=== Given passage ===

I have felt somewhat better since a few days, despite my experience on Sunday. However, sometimes a lot of emotions come up. I've started reading Pete Walker's book, Complex PTSD: From Surviving to Thriving: A Guide and Map for Recovering from Childhood Trauma, and there are a lot of times when I have to put the book down because it's too much to cope with. These are the moments when I recognise myself in what Pete Walker writes.

The day before yesterday I read a part about relationships, and it was hard. Pete Walker describes social anxiety, which makes it difficult to relate to others without anxiety and stress, especially in informal situations. I have learned to function quite well in certain settings - trainings and workshops, assemblies - and with much more anxiety in other settings - talks, presentations, etc. I have learned to appear strong, confident, although internally I often don't feel that way.

Informal meetings are worse, especially in groups. The groups I know are easier, although I always prefer to relate only to one other person. But other informal social environments - receptions, parties, ... - with many unknown people cost me a lot, and I usually look for the people I know.

===

* Exercise instructions:
• 1. In the personal account, rewrite the part starting at "I have felt" and ending at "Pete Walker writes.", replacing "emotions" with "feelings".
• 2. According to the personal account, why does the writer often have to put Pete Walker's book down? Explain in one to three sentences.
The records have no connection to the personal account.

=== Provided data ===

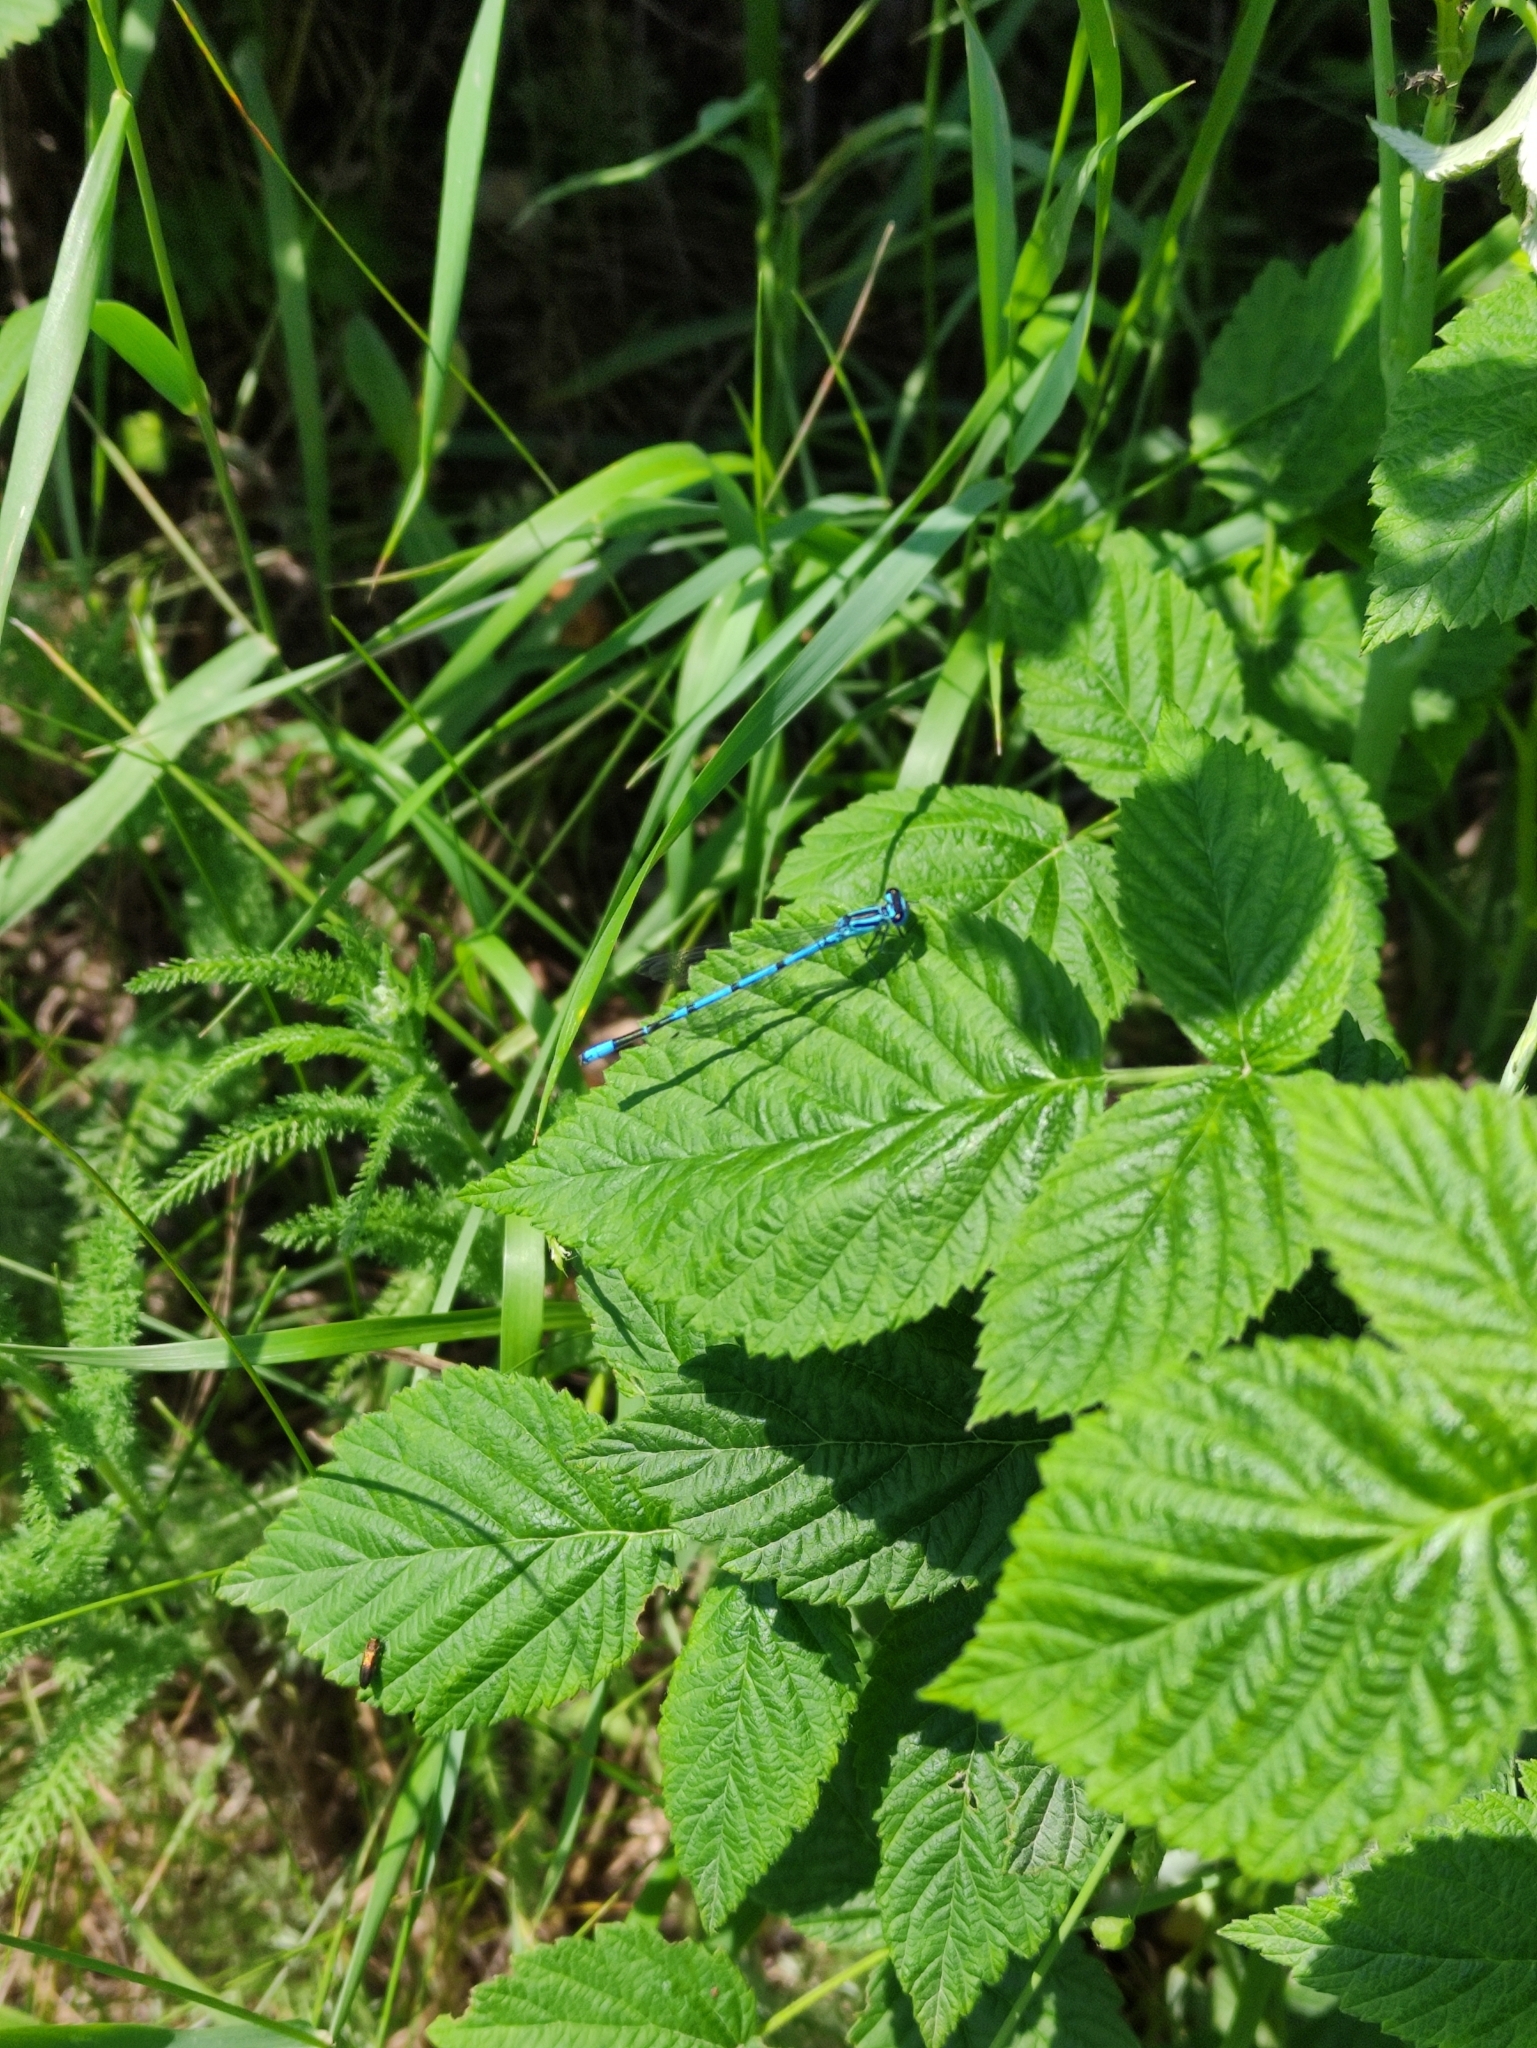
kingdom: Animalia
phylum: Arthropoda
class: Insecta
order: Odonata
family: Coenagrionidae
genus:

===

* Results of the exercise:
• 1.
I have felt somewhat better since a few days, despite my experience on Sunday. However, sometimes a lot of feelings come up. I've started reading Pete Walker's book, Complex PTSD: From Surviving to Thriving: A Guide and Map for Recovering from Childhood Trauma, and there are a lot of times when I have to put the book down because it's too much to cope with. These are the moments when I recognise myself in what Pete Walker writes.

• 2. The writer has to put the book down because the reading becomes too much to cope with. This happens at the moments when the writer recognizes themselves in what Pete Walker writes.